There exists in this world a phenomenon called the concrete goose. As far as I can determine it is a trend primarily localized in Ohio, Michigan, and to a small extent, Illinois. I don't know how Indiana escaped unscathed, perhaps they're just lucky.

Anyhow, back to the geese. The concrete goose is perhaps one of the most self-explanatory words in the English language. Ranking up there with the likes of "bookshelf" and "fudge bar" and in no way ambiguous like the word "butterfly".

It is a goose. It is made of concrete. It sits on your front porch.

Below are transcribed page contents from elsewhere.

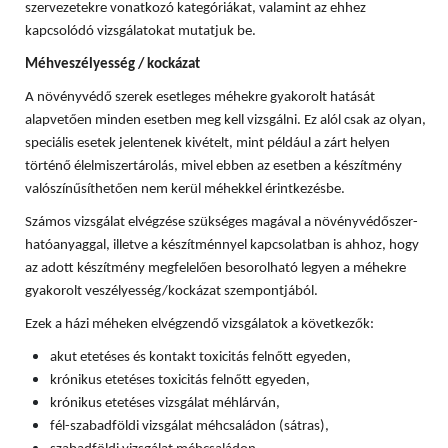
szervezetekre vonatkozó kategóriákat, valamint az ehhez
kapcsolódó vizsgálatokat mutatjuk be.
Méhveszélyesség / kockázat
A növényvédő szerek esetleges méhekre gyakorolt hatását
alapvetően minden esetben meg kell vizsgálni. Ez alól csak az olyan,
speciális esetek jelentenek kivételt, mint például a zárt helyen
történő élelmiszertárolás, mivel ebben az esetben a készítmény
valószínűsíthetően nem kerül méhekkel érintkezésbe.
Számos vizsgálat elvégzése szükséges magával a növényvédőszer-
hatóanyaggal, illetve a készítménnyel kapcsolatban is ahhoz, hogy
az adott készítmény megfelelően besorolható legyen a méhekre
gyakorolt veszélyesség/kockázat szempontjából.
Ezek a házi méheken elvégzendő vizsgálatok a következők:
akut etetéses és kontakt toxicitás felnőtt egyeden,
krónikus etetéses toxicitás felnőtt egyeden,
krónikus etetéses vizsgálat méhlárván,
fél-szabadföldi vizsgálat méhcsaládon (sátras),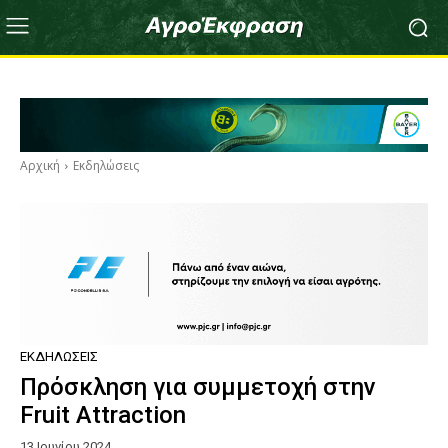
Αρχική
Εκδηλώσεις
ΕΚΔΗΛΏΣΕΙΣ
Πρόσκληση για συμμετοχή στην
Fruit Attraction
13 Ιουνίου 2024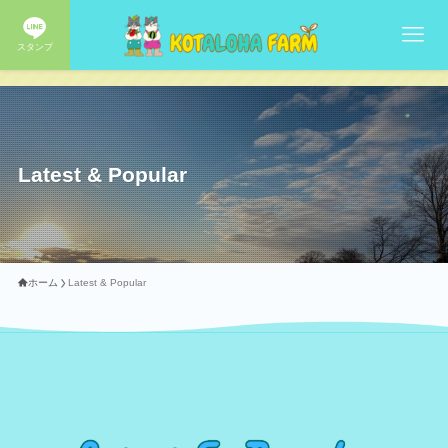
スタンプ
Latest & Popular
ホーム
Latest & Popular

Wait, explain that last one again?

The concrete goose stands about a foot and-a-half to two feet tall, and its sole purpose is life is to sit on your front porch. Weighing about 50-60 pounds it is a glorified paper weight that is there to greet you everyday when you get home. With no visible emotions, wants, desires, or messy break-ups, it is the ultimate suburban companion. It is unerringly found painted to various degrees of weather-wear, with goose-like colors. The goose is NEVER found on the porch of a single male. It is always the single woman, or elderly couple who is responsible for purchasing the goose. There are no exceptions. It seems to be the women between the ages of 34-80 that decides that this is a fabulous piece of unoriginal art to showcase on her porch. Once past the age of eighty, the woman seems to come to her senses and finds some way to get rid of the goose. The most common way is by "forgetting" the goose during a move, and leaving it for some unsuspecting couple buying their first house. This is a commonly heard between first-time home-buyers.

Woman: "Look honey, that nice old couple left us a goose."


Man: "A goose?"

Woman: "Yeah, and it's made of concrete, isn't that clever? It'll never tip over"

More silence.

Man: "A concrete... goose?

Woman: "And look, it's even dressed up in a cute little outfit."

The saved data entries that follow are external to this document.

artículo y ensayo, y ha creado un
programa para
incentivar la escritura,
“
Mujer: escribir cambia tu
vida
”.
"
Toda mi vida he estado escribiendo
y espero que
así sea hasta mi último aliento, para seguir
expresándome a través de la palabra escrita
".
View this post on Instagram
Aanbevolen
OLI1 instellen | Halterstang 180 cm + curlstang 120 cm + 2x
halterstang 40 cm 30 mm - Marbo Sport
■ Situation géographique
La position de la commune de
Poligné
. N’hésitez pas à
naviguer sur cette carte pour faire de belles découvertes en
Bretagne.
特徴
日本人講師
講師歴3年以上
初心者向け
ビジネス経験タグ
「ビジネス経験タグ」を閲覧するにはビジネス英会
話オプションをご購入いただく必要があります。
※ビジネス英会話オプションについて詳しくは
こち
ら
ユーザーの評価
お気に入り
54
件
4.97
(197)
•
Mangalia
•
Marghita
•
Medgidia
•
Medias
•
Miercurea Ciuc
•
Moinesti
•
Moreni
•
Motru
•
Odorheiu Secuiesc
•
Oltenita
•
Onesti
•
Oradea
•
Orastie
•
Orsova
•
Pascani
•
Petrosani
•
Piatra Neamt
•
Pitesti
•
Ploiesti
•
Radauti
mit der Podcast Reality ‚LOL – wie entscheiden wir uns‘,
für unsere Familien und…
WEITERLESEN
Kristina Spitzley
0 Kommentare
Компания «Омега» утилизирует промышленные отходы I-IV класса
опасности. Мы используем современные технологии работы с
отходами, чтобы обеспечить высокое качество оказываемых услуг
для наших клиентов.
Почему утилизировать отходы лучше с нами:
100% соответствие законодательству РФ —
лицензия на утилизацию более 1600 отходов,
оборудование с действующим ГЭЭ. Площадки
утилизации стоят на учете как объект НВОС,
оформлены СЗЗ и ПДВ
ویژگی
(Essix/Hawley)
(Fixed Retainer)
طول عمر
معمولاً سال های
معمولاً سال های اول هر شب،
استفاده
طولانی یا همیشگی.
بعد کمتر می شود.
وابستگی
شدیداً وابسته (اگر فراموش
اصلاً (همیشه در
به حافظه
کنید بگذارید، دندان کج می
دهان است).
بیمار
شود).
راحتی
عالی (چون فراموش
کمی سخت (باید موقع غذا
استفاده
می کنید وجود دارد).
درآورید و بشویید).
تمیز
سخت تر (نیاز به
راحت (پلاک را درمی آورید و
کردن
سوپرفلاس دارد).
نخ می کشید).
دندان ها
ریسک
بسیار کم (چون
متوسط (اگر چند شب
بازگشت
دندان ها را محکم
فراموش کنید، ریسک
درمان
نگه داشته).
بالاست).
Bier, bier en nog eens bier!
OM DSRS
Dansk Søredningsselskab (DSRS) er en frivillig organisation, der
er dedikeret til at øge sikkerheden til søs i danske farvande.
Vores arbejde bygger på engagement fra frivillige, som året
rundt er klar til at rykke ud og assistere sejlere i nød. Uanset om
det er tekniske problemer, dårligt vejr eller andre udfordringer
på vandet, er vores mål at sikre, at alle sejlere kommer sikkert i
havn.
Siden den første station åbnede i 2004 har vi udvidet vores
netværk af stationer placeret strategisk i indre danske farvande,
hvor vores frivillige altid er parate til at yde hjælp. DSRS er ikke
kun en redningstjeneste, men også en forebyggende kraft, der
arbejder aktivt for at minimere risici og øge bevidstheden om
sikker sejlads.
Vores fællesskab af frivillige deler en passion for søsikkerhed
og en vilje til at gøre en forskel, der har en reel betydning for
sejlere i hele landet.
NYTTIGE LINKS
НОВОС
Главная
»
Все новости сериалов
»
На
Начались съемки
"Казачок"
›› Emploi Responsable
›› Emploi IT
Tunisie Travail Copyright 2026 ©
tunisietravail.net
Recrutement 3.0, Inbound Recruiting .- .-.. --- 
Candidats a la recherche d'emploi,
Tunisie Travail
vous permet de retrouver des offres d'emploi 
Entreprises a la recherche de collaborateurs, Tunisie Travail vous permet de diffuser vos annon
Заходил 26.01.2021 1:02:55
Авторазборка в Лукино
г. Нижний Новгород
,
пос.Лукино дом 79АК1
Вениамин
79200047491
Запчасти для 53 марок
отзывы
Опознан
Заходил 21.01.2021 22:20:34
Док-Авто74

Sounds of man walking to the garage to get the sledge hammer.

This brings up another point. Whoever the first person was that put a small dog in a sweater, was probably the person who started the trend of dressing the geese in costumes. There are Santa geese, Halloween geese, farmer John geese, even a strange pseudo-Easter goose-bunny. And these are just a few examples that I can rattle off the top of my head. There are literally thousands of costumes for the geese. They've got a better gig than Barbi dolls. I guess relatively speaking, the geese aren't as bad as yard gnomes, because with geese you just buy different costumes, but with the gnomes you just buy more gnomes.

There's nothing really wrong with owning a congrete goose either, but it's sorta like the guy who raise his arms in a field goal motion after getting a seven-ten split. It's already been done a couple hundred thousand times before. I mean, c'mon, show some originality. How about a concrete lemur?

The moral of the node: When you find a concrete goose occupying your front porch looking benign and like it needs a new costume, remember these words of wisdom. "It's a trick, get an axe".